Title: Side Effects May Vary
Author: Julie Murphy
Genre: Contemporary, Young Adult, Romance
Publisher: HarperCollins/ Balzer+Bray
Release Date: March 18th, 2014
Format: Kindle Edition
Rating: 4 Stars
When sixteen-year-old Alice is diagnosed with leukemia, her prognosis is grim. To maximize the time she does have, she vows to spend her final months righting wrongs—however she sees fit. She convinces her friend Harvey, who she knows has always had feelings for her, to help her with a crazy bucket list that's as much about revenge (humiliating her ex-boyfriend and getting back at her arch-nemesis) as it is about hope (doing something unexpectedly kind for a stranger). But just when Alice's scores are settled, she goes into remission.

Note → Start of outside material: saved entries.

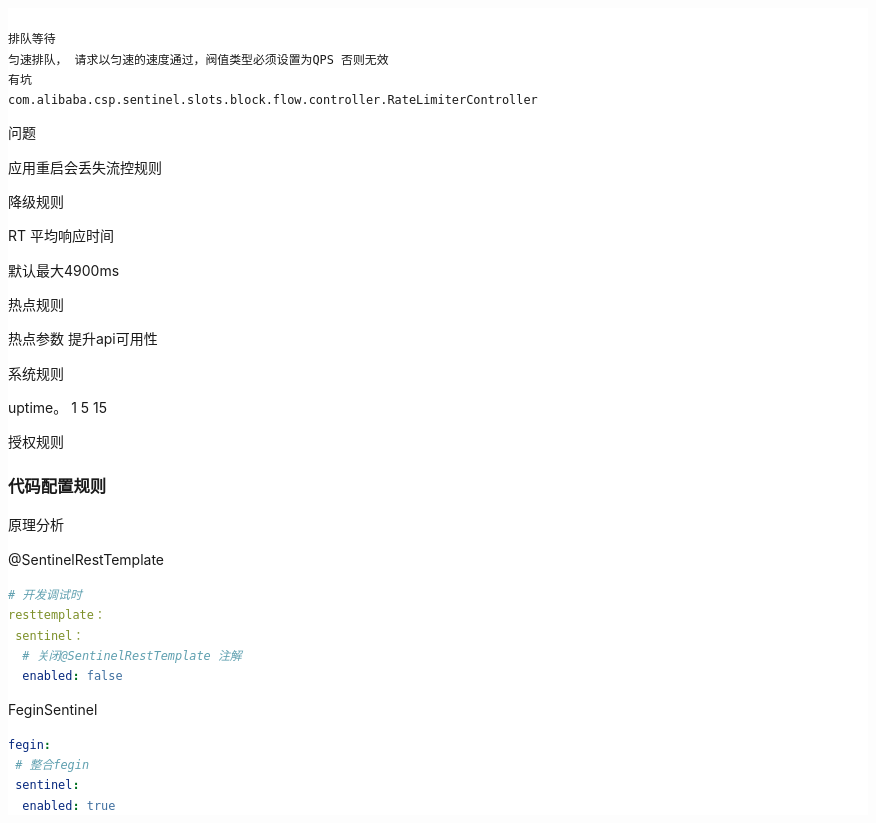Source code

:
 ```html

排队等待
匀速排队， 请求以匀速的速度通过，阀值类型必须设置为QPS 否则无效
有坑
com.alibaba.csp.sentinel.slots.block.flow.controller.RateLimiterController
```

问题

应用重启会丢失流控规则



降级规则

RT 平均响应时间

默认最大4900ms



热点规则

热点参数 提升api可用性

系统规则

uptime。 1 5 15



授权规则





### 代码配置规则





原理分析





@SentinelRestTemplate

```yaml
# 开发调试时
resttemplate：
 sentinel：
  # 关闭@SentinelRestTemplate 注解
  enabled: false
```



FeginSentinel

```yaml
fegin:
 # 整合fegin
 sentinel:
  enabled: true
```

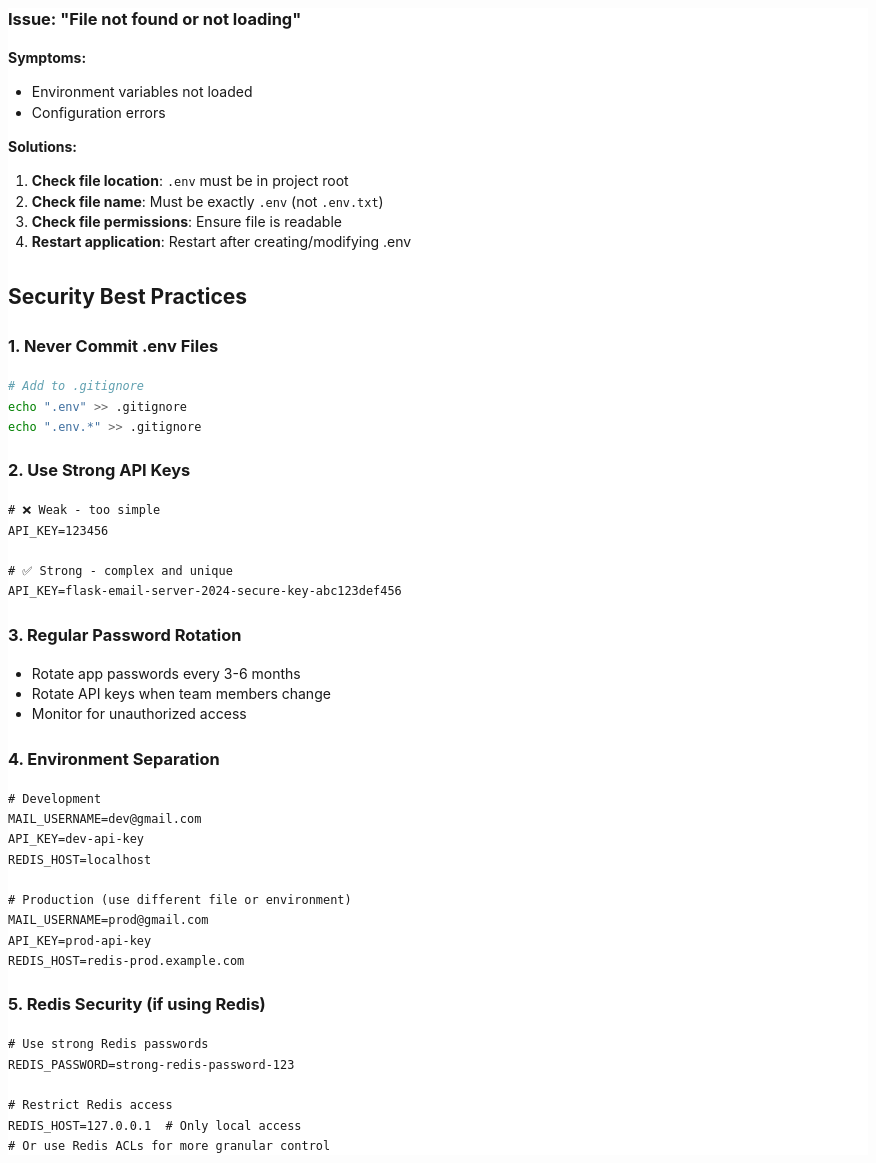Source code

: ### Issue: "File not found or not loading"

**Symptoms:**
- Environment variables not loaded
- Configuration errors

**Solutions:**
1. **Check file location**: `.env` must be in project root
2. **Check file name**: Must be exactly `.env` (not `.env.txt`)
3. **Check file permissions**: Ensure file is readable
4. **Restart application**: Restart after creating/modifying .env

## Security Best Practices

### 1. Never Commit .env Files
```bash
# Add to .gitignore
echo ".env" >> .gitignore
echo ".env.*" >> .gitignore
```

### 2. Use Strong API Keys
```env
# ❌ Weak - too simple
API_KEY=123456

# ✅ Strong - complex and unique
API_KEY=flask-email-server-2024-secure-key-abc123def456
```

### 3. Regular Password Rotation
- Rotate app passwords every 3-6 months
- Rotate API keys when team members change
- Monitor for unauthorized access

### 4. Environment Separation
```env
# Development
MAIL_USERNAME=dev@gmail.com
API_KEY=dev-api-key
REDIS_HOST=localhost

# Production (use different file or environment)
MAIL_USERNAME=prod@gmail.com
API_KEY=prod-api-key
REDIS_HOST=redis-prod.example.com
```

### 5. Redis Security (if using Redis)
```env
# Use strong Redis passwords
REDIS_PASSWORD=strong-redis-password-123

# Restrict Redis access
REDIS_HOST=127.0.0.1  # Only local access
# Or use Redis ACLs for more granular control
```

Now Alice is forced to face the consequences of all that she's said and done, as well as her true feelings for Harvey. But has she caused irreparable damage to the people around her—and to the one person who matters most?
It comes as no surprise to me that so many people hated this book. After all, the protagonist is awful. She's scheming, manipulative, and all around just a terrible little bitch.
... And I loved it.
Honestly, say what you want about Alice's characterization, but I thought it was absolute perfection. I mean, let's be real for a second: if I was in her shoes, I probably would have done the same thing. Call me a bitch, but it's true. If I knew I had an "expiration date", I would do all of the petty things I never had the guts to do while I was healthy. And believe me, I have a laundry list.

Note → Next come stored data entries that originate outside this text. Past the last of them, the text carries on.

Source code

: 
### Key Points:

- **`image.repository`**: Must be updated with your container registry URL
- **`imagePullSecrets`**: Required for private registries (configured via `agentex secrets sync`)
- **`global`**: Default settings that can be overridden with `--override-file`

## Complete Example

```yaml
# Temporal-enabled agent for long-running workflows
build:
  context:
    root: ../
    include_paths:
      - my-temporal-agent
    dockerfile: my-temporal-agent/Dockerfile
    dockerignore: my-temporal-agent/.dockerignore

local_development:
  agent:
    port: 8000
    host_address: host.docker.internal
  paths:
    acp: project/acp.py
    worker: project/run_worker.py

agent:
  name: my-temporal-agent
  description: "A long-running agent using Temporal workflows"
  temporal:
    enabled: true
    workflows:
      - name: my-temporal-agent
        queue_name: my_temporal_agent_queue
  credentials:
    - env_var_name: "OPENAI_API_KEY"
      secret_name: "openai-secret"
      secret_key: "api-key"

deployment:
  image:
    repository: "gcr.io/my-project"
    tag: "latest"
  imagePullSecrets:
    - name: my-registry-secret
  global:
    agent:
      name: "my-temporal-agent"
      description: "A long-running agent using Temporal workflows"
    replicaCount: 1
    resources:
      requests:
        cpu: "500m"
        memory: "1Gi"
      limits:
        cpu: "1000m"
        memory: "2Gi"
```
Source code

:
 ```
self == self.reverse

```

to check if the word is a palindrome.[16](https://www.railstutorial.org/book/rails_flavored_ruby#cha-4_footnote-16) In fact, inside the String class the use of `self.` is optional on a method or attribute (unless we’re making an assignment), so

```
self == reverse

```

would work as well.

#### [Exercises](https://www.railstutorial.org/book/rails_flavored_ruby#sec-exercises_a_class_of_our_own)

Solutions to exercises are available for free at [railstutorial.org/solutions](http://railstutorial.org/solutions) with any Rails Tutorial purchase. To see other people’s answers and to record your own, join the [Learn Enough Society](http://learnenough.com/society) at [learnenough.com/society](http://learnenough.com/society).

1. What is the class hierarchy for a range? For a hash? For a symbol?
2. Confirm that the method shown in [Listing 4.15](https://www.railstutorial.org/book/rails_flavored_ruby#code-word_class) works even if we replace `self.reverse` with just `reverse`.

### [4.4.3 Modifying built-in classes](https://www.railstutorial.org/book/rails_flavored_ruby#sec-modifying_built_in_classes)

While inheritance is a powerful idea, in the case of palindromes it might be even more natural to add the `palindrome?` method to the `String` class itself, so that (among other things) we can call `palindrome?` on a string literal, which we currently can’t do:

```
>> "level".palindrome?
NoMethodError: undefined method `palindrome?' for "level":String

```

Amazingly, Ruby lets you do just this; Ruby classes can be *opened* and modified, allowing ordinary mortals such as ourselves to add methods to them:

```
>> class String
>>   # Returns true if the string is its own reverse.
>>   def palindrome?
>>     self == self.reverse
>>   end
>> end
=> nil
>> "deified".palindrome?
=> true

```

I also know what it's like to want to distance yourself from those around you when your time is limited, because I've experienced it by proxy. I had a best friend growing up that was terminally ill. Every time he would slip back into that uncertain, unhealthy stage, he would sabotage. Everyone and everything. Once he fell into that place where living wasn't a guarantee (and that happened quite a few times), he didn't care. It was easier to push everyone away than to try and maintain relationships with people who would only hurt once he was gone.
“My whole body finally connected the dots, and I realized that even if we were never together, she’d ruined me and I’d never feel that way about anyone again.”
So I completely understand why Alice and Harvey made the decisions they did throughout Side Effects May Vary. I certainly didn't like them, but I understood them, which made all the difference while reading this book.